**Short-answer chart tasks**
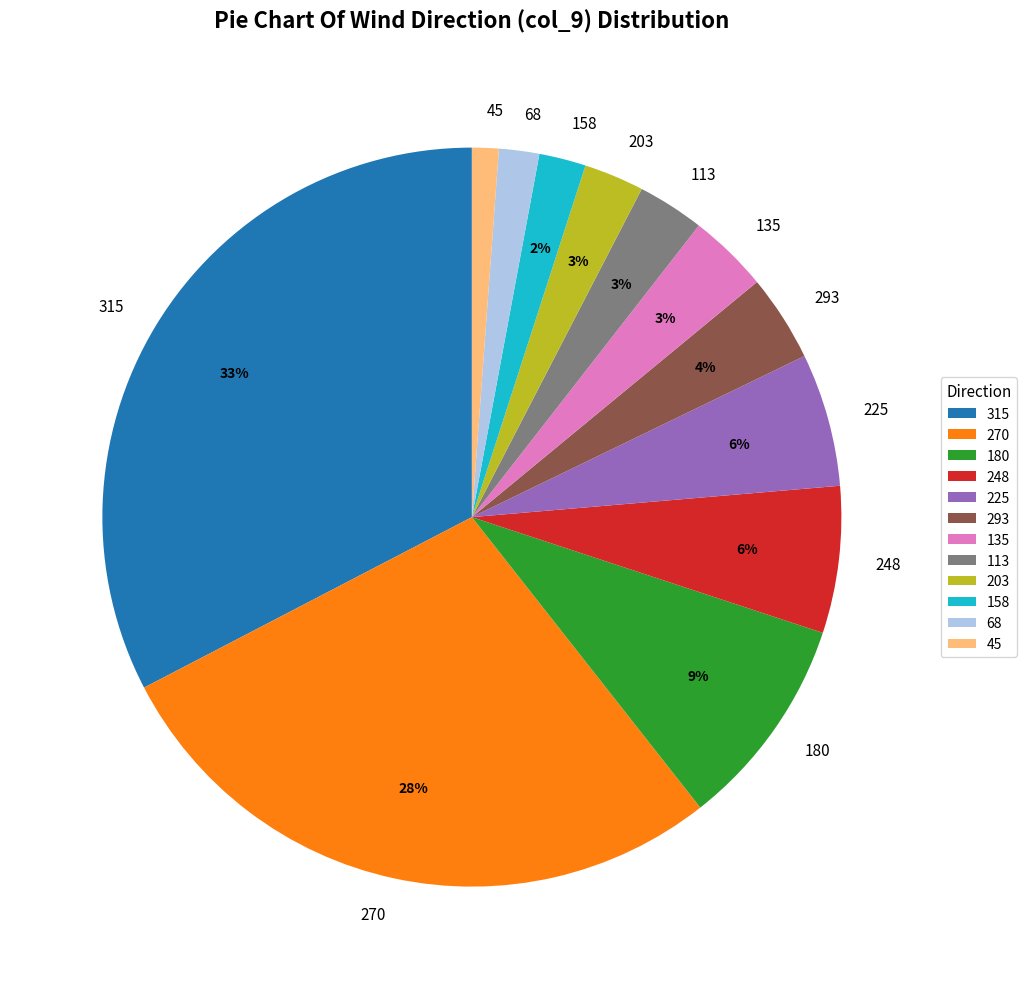

What is the largest slice in the pie chart?

315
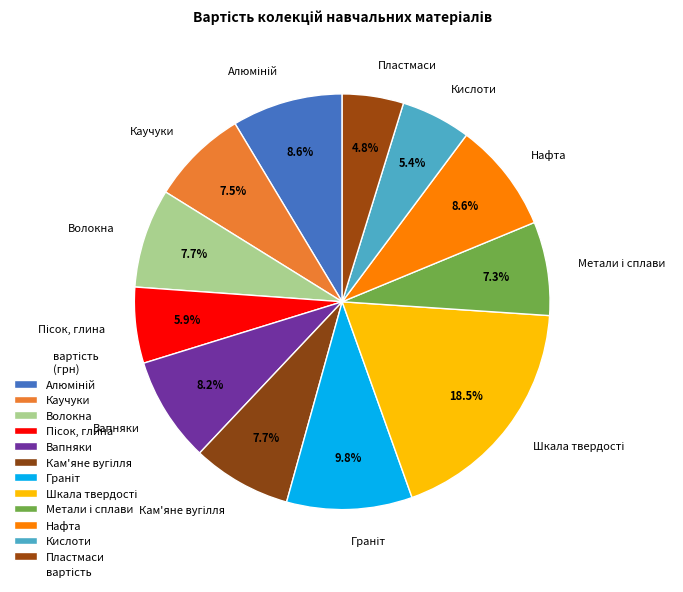

To the nearest percent, what portion does Вапняки represent?

8%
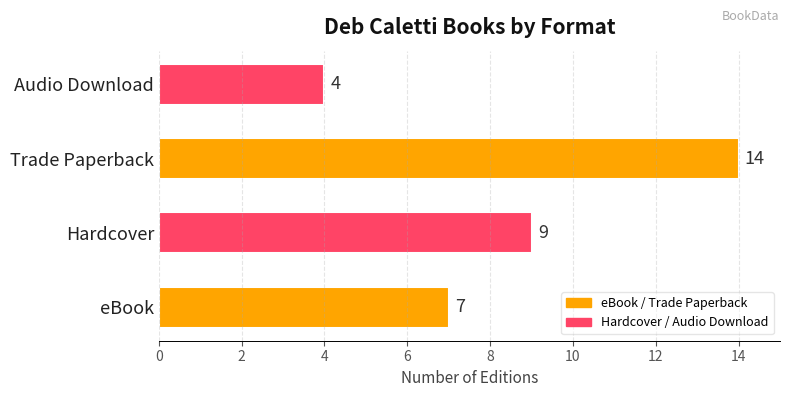

What is the change in value from eBook to Trade Paperback?

+7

**Exercise**
Please rewrite the rows above as a numbered list with one line per item, dropping the blank lines and leaving the pictures out.

**Expected answer**
1. What is the largest slice in the pie chart?
2. 315
3. To the nearest percent, what portion does Вапняки represent?
4. 8%
5. What is the change in value from eBook to Trade Paperback?
6. +7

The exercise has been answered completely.